In 1976 a Russian biologist named Zhores Medvedev exposed the Kyshtym disaster to the world and also brought to light other problematic science-related issues within the USSR. In his article named “Two decades of dissidence“, Medvedev begins by explaining Stalin’s mishandlings of science in his regime, specifically, he explains that Stalin supported scientists who professed to be able to achieve something extraordinary. This led Stalin to support scientists who were unqualified and had aspirations that were completely unrealistic, in response, a dissident scientist movement began. To be apart of the movement was extremely risky because it meant going against state-sanctioned science.

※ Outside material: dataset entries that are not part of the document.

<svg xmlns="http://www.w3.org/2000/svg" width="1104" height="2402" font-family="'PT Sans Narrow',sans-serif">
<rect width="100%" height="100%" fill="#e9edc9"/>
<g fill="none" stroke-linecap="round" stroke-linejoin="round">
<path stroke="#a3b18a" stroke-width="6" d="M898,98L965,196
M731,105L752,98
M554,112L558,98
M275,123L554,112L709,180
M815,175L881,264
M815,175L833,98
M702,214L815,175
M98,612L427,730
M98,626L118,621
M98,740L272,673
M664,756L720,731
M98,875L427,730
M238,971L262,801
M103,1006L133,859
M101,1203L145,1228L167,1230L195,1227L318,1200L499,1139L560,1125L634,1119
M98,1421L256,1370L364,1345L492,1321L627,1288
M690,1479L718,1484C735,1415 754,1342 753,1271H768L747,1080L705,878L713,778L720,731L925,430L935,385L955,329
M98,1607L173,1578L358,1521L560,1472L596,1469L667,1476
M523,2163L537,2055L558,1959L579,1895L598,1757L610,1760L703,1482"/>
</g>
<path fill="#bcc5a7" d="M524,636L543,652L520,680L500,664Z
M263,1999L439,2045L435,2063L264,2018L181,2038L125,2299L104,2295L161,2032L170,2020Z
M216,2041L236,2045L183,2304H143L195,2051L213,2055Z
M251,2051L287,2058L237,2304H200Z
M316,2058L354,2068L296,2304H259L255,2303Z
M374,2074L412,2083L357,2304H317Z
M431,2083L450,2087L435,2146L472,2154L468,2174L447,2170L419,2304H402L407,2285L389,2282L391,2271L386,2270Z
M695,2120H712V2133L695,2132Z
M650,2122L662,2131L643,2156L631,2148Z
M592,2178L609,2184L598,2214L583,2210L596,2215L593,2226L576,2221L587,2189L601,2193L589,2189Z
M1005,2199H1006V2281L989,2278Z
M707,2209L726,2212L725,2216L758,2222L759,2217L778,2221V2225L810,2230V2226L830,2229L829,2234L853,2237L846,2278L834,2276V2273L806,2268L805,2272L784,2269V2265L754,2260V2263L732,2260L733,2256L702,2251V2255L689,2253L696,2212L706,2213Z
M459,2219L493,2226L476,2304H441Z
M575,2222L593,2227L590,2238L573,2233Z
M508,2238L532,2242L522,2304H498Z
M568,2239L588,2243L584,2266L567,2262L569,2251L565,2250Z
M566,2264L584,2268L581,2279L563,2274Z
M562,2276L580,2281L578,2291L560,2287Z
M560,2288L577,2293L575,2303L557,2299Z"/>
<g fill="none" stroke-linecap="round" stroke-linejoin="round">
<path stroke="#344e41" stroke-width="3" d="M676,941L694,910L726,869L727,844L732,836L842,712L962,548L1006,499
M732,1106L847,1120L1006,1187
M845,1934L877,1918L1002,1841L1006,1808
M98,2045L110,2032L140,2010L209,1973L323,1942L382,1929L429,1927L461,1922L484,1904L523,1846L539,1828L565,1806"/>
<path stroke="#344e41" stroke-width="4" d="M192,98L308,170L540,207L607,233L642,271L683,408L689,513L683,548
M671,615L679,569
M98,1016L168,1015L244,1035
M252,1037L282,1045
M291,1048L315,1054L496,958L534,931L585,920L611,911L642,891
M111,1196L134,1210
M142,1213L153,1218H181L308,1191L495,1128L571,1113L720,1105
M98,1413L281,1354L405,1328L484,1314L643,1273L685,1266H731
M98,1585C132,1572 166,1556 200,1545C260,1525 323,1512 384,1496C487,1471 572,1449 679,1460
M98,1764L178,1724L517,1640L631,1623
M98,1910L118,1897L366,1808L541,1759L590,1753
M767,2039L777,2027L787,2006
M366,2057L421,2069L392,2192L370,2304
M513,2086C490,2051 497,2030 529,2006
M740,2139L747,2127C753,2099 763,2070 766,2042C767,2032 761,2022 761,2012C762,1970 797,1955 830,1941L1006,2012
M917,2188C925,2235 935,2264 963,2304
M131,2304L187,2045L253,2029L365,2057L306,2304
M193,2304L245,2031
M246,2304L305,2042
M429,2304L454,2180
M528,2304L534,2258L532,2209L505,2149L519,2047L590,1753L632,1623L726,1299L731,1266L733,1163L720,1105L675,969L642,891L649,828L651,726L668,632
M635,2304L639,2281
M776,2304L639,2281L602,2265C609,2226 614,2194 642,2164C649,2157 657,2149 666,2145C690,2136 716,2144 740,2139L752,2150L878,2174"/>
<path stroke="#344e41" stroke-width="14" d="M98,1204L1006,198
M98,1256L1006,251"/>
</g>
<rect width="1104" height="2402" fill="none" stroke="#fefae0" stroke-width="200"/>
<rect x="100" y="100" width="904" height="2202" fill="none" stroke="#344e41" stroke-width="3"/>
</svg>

Khrushchev’s de-Stalinization movement allowed credible scientists to have more wiggle-room in the USSR. Though, under Krushchev’s regime the most elite of scientists were nuclear physicists and aerospace technologists, other scientists like geneticists were suppressed. Before the Kyshtym disaster, geneticists tried to warn nuclear physicists about the dangers of radiation and radioactivity on human populations. The lack of interest and scientific knowledge on radiation genetics and radiology became extremely evident in the aftermath of the disaster, when no one knew how to treat those who were affected by radiation from the blast. This forced the Soviet government to legalize genetics for radiology, radiobiology, and medicine.

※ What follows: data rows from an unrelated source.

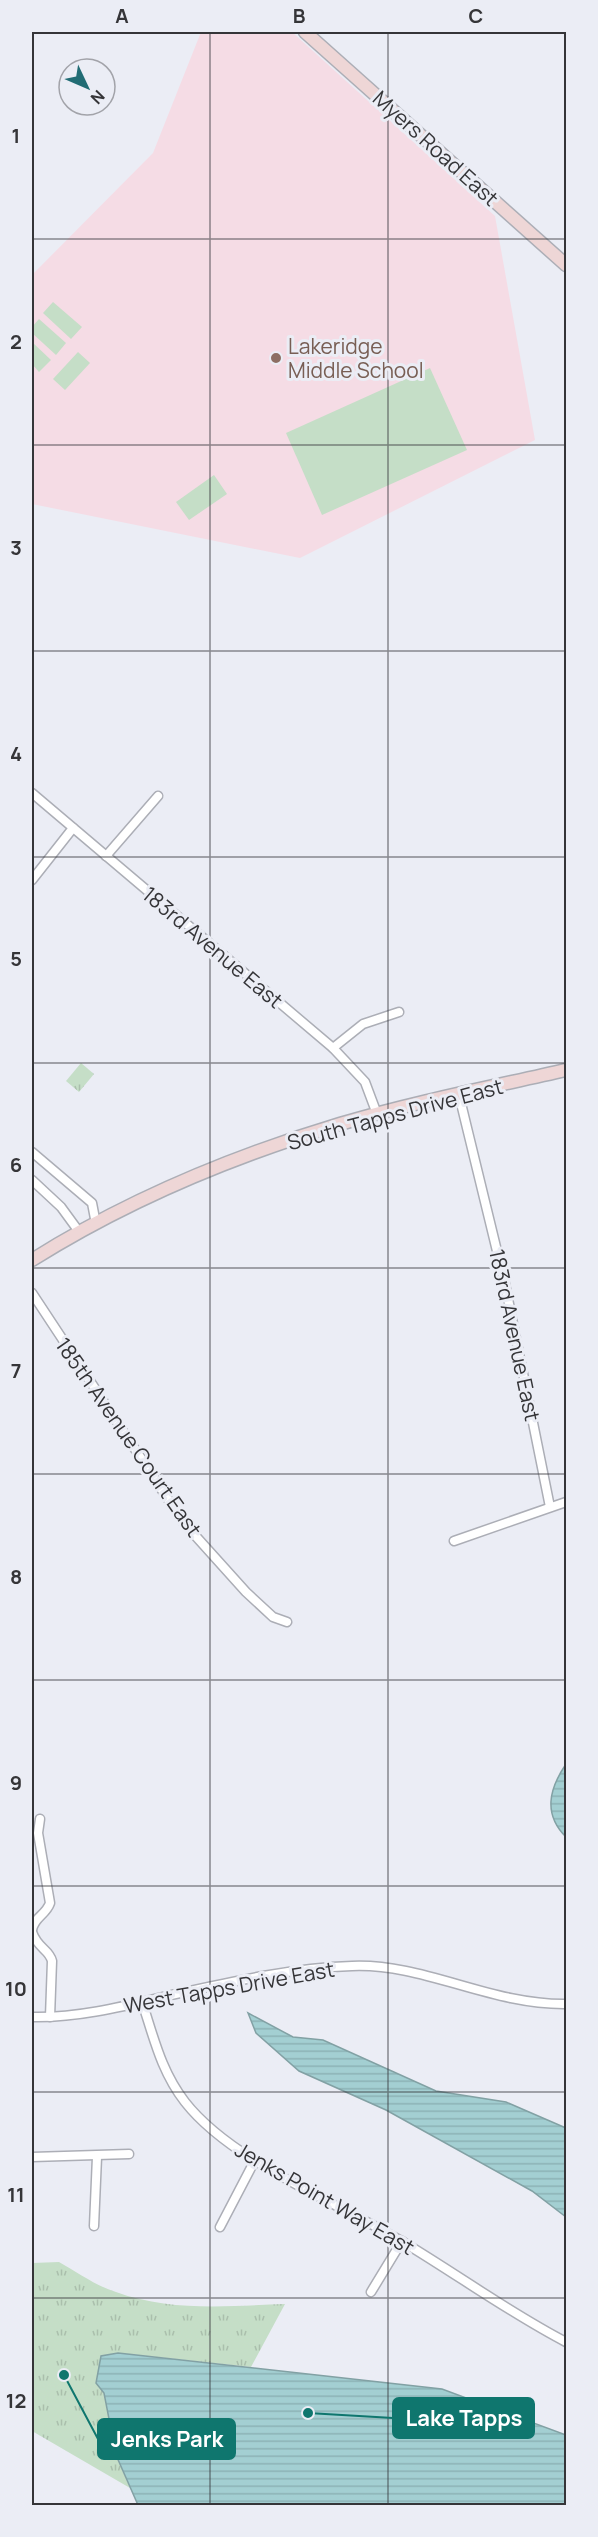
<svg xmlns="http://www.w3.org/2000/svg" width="598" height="2537" font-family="Manrope,sans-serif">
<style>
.education{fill:#f5dce5}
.green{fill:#c5dec7}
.park{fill:url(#park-tufts)}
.water{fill:url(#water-rules);stroke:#82a1a4;stroke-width:1.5}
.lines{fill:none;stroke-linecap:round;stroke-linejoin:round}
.street-casing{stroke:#acaeb6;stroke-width:11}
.secondary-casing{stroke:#acaeb6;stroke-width:15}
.street{stroke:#fff;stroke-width:8}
.secondary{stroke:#eed6d6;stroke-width:12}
.grid{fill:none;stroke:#353538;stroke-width:1.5;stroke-opacity:0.55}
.education-dot{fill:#8d6e63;stroke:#ebedf5;stroke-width:2}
.labels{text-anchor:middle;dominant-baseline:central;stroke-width:6;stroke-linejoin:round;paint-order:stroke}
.street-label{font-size:21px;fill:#353538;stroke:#ebedf5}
.education-label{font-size:21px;fill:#785e54;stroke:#ebedf5;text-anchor:start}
.leader{fill:none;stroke:#0f766e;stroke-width:2}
.callout-dot{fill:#0f766e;stroke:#ebedf5;stroke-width:2}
.callout{fill:#0f766e;stroke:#0f766e;stroke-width:2}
.callout-label{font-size:22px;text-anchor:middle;font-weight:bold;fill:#fff}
.neatline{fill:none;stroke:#353538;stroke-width:2}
.grid-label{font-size:20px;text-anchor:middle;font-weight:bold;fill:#353538}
</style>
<defs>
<pattern id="park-tufts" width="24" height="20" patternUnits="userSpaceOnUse" patternTransform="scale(1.5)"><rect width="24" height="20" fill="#c5dec7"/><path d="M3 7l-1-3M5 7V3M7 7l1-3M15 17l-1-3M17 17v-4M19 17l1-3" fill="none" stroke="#aabfac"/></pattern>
<pattern id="water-rules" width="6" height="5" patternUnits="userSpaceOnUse" patternTransform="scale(1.5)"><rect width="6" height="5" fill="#a3cfd2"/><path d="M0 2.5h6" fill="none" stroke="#8db2b5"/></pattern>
</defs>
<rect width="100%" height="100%" fill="#ebedf5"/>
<polygon class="education" points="201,32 292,32 495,216 535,440 300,558 32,504 32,275 153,153"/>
<g class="green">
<polygon points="53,302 82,327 71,339 43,313"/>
<polygon points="39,319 66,343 56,355 32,333 32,327"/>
<polygon points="32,342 51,360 39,372 32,364"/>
<polygon points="78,352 90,363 65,390 53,379"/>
<polygon points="430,368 467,450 322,515 286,433"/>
<polygon points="214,475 227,494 189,520 176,502"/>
</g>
<g class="park">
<polygon points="81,1063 94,1074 79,1092 66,1081"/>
<path d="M 59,2262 C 77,2272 96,2286 116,2292 C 170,2312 229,2306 285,2304 L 251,2367 L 118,2353 L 101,2356 L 96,2383 L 104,2393 L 116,2455 L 130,2488 L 32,2431 L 32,2263 Z"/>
</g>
<g class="water">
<path d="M 566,1764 L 566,1837 C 543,1814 549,1789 566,1764 Z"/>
<polygon points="248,2013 293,2037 323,2040 436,2091 506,2102 566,2128 566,2217 532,2191 386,2110 299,2071 256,2033"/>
<polygon points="118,2353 442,2389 566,2435 566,2505 138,2505 116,2455 104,2393 96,2383 101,2356"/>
</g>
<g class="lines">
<defs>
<g id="street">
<polyline points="32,793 333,1048 365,1082 377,1114"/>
<polyline points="106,856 158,796"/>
<polyline points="32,880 73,828"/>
<polyline points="333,1048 363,1024 399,1012"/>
<polyline points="459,1095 505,1284 550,1507"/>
<polyline points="32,1152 92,1203 96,1224"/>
<polyline points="32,1180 61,1207 80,1233"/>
<polyline points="32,1293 183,1522 246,1592 273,1617 287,1622"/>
<polyline points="454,1541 566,1502"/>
<path d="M 32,1930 C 34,1917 46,1915 50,1903 L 38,1833 L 40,1819"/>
<path d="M 32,1932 C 38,1949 49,1949 52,1961 L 50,2017"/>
<path d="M 142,2002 C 154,2038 161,2071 185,2102 C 232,2162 337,2202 403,2242 C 458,2275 510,2313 566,2342"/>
<path d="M 32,2017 C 79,2018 125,2006 171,1995 C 230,1982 291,1968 352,1966 C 424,1963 490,2005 566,2004"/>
<polyline points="32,2157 129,2154"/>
<polyline points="94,2226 97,2157"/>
<polyline points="220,2227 255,2160"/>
<polyline points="371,2292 402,2241"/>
</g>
<g id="secondary">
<polyline points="305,32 566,265"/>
<path d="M 32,1260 C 126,1201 234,1156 340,1124 C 414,1102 491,1087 566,1070"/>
</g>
</defs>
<use href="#street" class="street-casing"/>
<use href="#secondary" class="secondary-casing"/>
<use href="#street" class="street"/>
<use href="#secondary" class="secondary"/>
</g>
<path class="grid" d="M 210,32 L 210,2506M 388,32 L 388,2506M 32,239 L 566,239M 32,445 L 566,445M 32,651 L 566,651M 32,857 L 566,857M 32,1063 L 566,1063M 32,1268 L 566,1268M 32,1474 L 566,1474M 32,1680 L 566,1680M 32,1886 L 566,1886M 32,2092 L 566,2092M 32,2298 L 566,2298"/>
<circle class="education-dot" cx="276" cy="358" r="6"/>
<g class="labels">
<g class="street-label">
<text transform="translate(436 148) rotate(42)">Myers Road East</text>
<text transform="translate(213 947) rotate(40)">183rd Avenue East</text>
<text transform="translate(395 1114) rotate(-15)">South Tapps Drive East</text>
<text transform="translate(515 1335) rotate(78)">183rd Avenue East</text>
<text transform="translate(129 1437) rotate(55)">185th Avenue Court East</text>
<text transform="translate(229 1987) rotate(-10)">West Tapps Drive East</text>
<text transform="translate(325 2198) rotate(30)">Jenks Point Way East</text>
</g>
<g class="education-label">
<text x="288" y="346">Lakeridge<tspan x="288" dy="24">Middle School</tspan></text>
</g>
</g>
<path class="leader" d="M308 2413L393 2418M64 2375L98 2439"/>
<g class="callout-dot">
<circle cx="308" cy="2413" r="6"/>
<circle cx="64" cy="2375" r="6"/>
</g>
<g class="callout">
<rect x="393" y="2398" width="141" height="40" rx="6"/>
<rect x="98" y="2419" width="137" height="40" rx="6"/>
</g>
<g class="callout-label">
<text x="464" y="2426">Lake Tapps</text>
<text x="167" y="2447">Jenks Park</text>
</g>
<rect width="598" height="2537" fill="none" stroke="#ebedf5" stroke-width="66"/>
<g transform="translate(87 87) rotate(134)"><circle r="28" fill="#ebedf5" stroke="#a2a3a9" stroke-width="1.5"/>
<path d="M0-4.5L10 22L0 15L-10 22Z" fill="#216c74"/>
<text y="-9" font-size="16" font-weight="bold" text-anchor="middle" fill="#353538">N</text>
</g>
<rect x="33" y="33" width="532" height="2471" class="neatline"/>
<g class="grid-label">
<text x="122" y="23">A</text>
<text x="299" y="23">B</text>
<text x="476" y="23">C</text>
<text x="16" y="143">1</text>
<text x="16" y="349">2</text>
<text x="16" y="555">3</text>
<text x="16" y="761">4</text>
<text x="16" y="966">5</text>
<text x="16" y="1172">6</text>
<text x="16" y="1378">7</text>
<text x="16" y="1584">8</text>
<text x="16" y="1790">9</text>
<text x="16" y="1996">10</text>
<text x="16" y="2202">11</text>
<text x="16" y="2408">12</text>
</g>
</svg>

The Kyshtym disaster is an episode in both world history and Soviet history on how the nuclear hubris of regimes can cost the lives of hundreds of people, and how its effects are felt after decades after an instantaneous blast. We may never know the true number of innocent people who were affected by the disaster, adding to the list of the many secrets from the Soviet Union that has continued to baffle the modern world.